Editor’s note: It has been five years since China first introduced the Belt and Road Initiative (BRI) to the world. However, there are still misunderstandings about it. Feng Da Hsuan, chief adviser of the China Silk Road iValley Research Institute and former Vice President for Research and the University of Texas at Dallas and Liang Haiming , chairman and chief economist of the China Silk Road iValley Research Institute, will illustrate the issues involved to better understand the BRI in three-part pieces. Here is the first part.
The Belt and Road Initiative (BRI) was initiated by China five years ago. Recently, through cultural conflicts, practical and economic conflict of interests and geoeconomic issues, some foreign media as well as the general public began to raise a number of concerns, some of which may be considered as misinterpretations.
These concerns and misinterpretations were essentially the outcomes of three reasons.
The first is related to China’s prowess and capabilities. In the last few years, global markets witnessed and endured significant metamorphic transformations. With the recent and palpable trade friction between China and the United States, it certainly contributed to an intensification of the concerns from many nations along the BRI route as for how such global uncertainties would affect the Chinese economy.
Indeed, if the future of the global economy, as well as the volatility of the financial market, continue to intensify, would they not hamper China’s BRI constructions?
The second is the question of what could be behind China’s political and ideological agendas in pursuing the BRI. Some people would argue that the BRI was initiated only as a competition with the United States’ dominance.
For example, some of the foreign public opinions regarded that China intends to leverage BRI as a way to reshuffle the Asia-Pacific region power rebalance. As an analogy, the BRI is assumed to be a de facto modern day “Marshall Plan,” where China would leverage it to gain political control via economic aid.
With this as preamble, many feel that it is likely that the BRI projects would have the propensity of encountering political risks, even risk of breaching contracts.
The third is the upgrade of the so-called “China threat theory.” In the recent past, a number of China’s neighboring countries have had sea territorial disputes with China, especially in the South China Sea.
The intensity of such disputes was further elevated when China made the “declaration of sovereignty.” It was then considered by these Chinese neighbors that China is making a “tough stance,” hence it is being “ambitious” and behaves like a “bully.”
Finally, the inflow of Chinese finance and companies into such countries are often being interpreted as threats to the local economy and the financial squeezing of local companies.
Recently, some of the international public opinions mentioned that many BRI projects are being pushed-backed. According to them, the number of Chinese funded overseas infrastructure projects which are facing severe headwinds is rapidly increasing. The reasons, according to these public opinions, is because of poor management and the lack of transparencies.
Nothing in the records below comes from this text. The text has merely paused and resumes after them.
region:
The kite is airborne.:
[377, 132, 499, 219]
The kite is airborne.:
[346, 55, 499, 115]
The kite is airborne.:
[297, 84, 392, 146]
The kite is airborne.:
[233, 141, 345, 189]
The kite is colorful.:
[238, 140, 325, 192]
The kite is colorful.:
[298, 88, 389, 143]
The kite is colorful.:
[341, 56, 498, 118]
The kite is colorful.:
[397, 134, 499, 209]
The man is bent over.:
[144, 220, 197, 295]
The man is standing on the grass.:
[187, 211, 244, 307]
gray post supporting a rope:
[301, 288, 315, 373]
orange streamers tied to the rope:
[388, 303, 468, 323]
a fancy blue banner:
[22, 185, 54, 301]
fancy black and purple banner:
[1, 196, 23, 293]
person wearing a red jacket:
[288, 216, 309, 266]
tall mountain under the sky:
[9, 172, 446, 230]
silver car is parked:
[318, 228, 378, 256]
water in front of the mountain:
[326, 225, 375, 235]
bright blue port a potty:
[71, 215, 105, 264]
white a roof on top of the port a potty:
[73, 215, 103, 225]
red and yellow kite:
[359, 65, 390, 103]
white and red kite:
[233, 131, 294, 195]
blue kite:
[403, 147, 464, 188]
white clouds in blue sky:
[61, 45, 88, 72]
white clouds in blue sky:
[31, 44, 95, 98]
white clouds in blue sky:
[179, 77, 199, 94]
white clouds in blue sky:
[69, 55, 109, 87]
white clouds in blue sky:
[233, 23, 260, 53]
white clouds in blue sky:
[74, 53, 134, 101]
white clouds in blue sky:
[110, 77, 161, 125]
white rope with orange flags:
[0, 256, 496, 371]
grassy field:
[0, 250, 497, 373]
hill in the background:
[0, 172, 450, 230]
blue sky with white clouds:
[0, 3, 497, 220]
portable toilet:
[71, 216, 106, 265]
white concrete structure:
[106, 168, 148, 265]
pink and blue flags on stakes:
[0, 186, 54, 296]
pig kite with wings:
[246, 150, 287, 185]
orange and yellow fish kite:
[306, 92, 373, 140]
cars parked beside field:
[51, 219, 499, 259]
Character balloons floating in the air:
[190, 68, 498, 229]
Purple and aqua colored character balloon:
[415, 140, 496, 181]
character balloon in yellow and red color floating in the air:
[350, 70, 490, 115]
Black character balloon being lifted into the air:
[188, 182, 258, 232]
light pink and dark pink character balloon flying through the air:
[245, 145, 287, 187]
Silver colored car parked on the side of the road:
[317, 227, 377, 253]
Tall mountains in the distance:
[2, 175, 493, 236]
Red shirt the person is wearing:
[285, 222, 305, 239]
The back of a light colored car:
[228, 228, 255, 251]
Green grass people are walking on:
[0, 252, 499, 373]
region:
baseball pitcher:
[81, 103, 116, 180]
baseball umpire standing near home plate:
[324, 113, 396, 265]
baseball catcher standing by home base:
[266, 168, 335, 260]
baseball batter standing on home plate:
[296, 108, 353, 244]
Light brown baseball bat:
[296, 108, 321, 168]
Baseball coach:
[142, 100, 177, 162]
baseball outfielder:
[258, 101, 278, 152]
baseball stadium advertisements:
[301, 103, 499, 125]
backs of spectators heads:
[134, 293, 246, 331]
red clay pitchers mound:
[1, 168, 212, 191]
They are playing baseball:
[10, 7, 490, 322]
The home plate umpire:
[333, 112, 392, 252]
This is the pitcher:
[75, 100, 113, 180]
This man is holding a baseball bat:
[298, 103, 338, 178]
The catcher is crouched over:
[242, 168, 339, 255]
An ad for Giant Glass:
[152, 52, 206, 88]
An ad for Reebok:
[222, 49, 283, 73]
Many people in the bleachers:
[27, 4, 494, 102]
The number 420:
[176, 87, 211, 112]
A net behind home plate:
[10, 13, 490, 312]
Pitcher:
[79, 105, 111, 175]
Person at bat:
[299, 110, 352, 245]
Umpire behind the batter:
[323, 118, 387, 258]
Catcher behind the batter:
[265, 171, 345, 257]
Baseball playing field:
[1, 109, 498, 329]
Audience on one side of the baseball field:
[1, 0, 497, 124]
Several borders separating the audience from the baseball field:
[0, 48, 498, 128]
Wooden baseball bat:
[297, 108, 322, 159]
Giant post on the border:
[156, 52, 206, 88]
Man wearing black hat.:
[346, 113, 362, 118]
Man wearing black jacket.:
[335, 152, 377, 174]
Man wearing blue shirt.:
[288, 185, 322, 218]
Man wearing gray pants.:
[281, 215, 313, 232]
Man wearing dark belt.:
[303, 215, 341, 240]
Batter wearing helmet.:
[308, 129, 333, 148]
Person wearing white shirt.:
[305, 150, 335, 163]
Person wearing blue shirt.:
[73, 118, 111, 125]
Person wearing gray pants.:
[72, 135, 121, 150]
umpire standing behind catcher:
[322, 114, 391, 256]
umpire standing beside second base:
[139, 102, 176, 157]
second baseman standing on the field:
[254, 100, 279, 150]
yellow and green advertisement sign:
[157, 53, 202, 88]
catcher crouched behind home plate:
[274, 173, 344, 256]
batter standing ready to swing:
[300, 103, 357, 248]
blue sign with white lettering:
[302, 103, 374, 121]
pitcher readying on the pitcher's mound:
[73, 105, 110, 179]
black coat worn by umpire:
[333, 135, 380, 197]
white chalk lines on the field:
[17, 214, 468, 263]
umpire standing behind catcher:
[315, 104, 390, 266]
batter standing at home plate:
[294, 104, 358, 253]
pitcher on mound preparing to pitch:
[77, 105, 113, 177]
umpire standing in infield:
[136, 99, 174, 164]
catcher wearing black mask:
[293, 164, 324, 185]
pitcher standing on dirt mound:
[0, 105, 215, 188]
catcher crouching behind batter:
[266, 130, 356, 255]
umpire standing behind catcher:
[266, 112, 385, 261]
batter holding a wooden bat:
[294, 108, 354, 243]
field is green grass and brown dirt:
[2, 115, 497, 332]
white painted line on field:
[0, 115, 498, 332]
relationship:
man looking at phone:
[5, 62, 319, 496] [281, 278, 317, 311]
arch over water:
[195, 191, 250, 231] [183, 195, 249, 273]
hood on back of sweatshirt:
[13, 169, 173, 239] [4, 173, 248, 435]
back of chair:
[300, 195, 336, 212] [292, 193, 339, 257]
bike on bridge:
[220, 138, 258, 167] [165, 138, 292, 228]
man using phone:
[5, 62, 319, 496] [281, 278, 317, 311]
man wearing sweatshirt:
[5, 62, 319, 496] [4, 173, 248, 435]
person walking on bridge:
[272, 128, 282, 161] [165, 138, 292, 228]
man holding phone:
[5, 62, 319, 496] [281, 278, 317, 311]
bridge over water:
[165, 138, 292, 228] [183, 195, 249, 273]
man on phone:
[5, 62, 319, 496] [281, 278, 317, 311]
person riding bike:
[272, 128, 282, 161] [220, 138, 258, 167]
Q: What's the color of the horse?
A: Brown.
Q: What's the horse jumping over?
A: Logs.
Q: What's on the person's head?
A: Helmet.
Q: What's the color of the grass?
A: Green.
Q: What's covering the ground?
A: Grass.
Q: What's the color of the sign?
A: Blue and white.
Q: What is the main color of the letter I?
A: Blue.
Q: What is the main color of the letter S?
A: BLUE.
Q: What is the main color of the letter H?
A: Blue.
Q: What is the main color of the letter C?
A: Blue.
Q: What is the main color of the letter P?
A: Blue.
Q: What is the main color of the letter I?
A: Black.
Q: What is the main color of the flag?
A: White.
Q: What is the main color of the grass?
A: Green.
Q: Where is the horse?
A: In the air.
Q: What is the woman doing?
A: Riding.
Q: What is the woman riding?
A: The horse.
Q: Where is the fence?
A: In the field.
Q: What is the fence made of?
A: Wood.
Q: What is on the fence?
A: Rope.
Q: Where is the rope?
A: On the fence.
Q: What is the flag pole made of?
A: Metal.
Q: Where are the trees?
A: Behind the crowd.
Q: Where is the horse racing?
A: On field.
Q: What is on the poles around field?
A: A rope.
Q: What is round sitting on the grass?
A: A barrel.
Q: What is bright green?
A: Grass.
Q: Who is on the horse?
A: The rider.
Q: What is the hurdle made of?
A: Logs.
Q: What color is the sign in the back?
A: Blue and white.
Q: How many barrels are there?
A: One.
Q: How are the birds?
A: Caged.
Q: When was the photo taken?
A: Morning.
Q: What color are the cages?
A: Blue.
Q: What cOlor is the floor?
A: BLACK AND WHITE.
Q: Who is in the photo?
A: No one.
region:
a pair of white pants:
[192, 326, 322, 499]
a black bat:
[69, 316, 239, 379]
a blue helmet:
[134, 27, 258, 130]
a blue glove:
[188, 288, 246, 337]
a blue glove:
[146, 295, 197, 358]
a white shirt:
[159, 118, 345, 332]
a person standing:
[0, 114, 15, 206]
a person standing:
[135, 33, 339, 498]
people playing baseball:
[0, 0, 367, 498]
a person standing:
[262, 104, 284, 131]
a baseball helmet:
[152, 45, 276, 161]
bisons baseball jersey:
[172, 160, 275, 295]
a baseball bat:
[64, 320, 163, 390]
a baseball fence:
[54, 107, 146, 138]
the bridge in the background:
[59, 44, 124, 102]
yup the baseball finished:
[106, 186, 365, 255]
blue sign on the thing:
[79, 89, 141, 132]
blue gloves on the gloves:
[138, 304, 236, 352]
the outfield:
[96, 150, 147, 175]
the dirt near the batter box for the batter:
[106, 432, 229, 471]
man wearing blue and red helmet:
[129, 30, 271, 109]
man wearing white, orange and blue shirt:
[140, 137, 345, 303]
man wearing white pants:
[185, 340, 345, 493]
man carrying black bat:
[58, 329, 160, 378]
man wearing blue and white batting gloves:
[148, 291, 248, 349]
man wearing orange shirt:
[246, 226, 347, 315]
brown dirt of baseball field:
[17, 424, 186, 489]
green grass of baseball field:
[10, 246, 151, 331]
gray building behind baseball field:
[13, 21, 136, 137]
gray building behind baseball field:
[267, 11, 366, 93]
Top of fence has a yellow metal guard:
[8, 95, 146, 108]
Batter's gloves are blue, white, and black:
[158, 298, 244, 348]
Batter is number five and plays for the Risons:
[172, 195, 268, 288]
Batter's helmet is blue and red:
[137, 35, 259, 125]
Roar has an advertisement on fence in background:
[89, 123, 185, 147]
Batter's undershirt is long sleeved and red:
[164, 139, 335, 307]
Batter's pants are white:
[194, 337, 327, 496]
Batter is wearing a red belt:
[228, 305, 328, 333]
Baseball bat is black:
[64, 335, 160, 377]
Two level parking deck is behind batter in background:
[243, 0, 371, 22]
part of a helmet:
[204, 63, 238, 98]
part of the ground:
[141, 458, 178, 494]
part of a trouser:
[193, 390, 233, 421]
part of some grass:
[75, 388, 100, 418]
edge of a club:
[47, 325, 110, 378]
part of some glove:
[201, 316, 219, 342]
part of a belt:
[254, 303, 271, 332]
It is our opinion that at least partially these concerns and misunderstandings about BRI arose from the lack of the grasp of the principle of international development economics, international finance, and the industrial transfers and the principles of overseas investments.
Heretofore we shall explain what we meant by the above.
First, it should be noted that not all Chinese-funded enterprises investing in overseas projects are BRI projects.
For various reasons, the Chinese government thus far have not publicly announced the precise list of BRI projects. However, from the public information declared by China’s State Council as well as various ministries, it is obvious that not all overseas investment projects can be considered as such.
For example, oversea projects involving real estates, hotels, movie theaters, recreational industries and athletic clubs are not part of the BRI projects.
Furthermore, utilizing backward production equipment which does not meet foreign countries’ technical standards as well as those that do not meet the environmental protection, energy consumption, and safety standards, even in countries in the BRI route, are also not considered.
It is therefore meaningful to inquire which overseas-funded projects can be considered as BRI’s? According to the relevant Chinese official declaration, only projects who are in accordance with the so-called “Five connections”, namely policy, facility, smooth trade, financial, and people’s heart-to-heart can be considered as BRI projects.
For example, those but not exclusively can benefit BRI construction as well as peripheral infrastructure projects and can drive China’s advantageous production capacity are such projects.
In addition, projects of high-quality equipment and output items meeting technical standards which can collaborate with foreign high technology and advanced manufacturing corporations are meaningful BRI projects.
The reason is quite simple. Dumping excess capacity and pollution projects are unlikely to have a future. In this era of geoeconomics, the only real projects which China can export to countries along the BRI route are primarily those which represent China’s newest, most advantages and highest quality products.
Only projects, such as highspeed rail, infrastructures, nuclear power plants and space technologies, can China reasonably compete for market shares with the best from Western and other advanced nations, It is very obvious that if China were to export excess capacity and pollution projects, it is unlikely and even unable to grab the market in any competition.
Besides, it is well understood that not all BRI projects will be successful.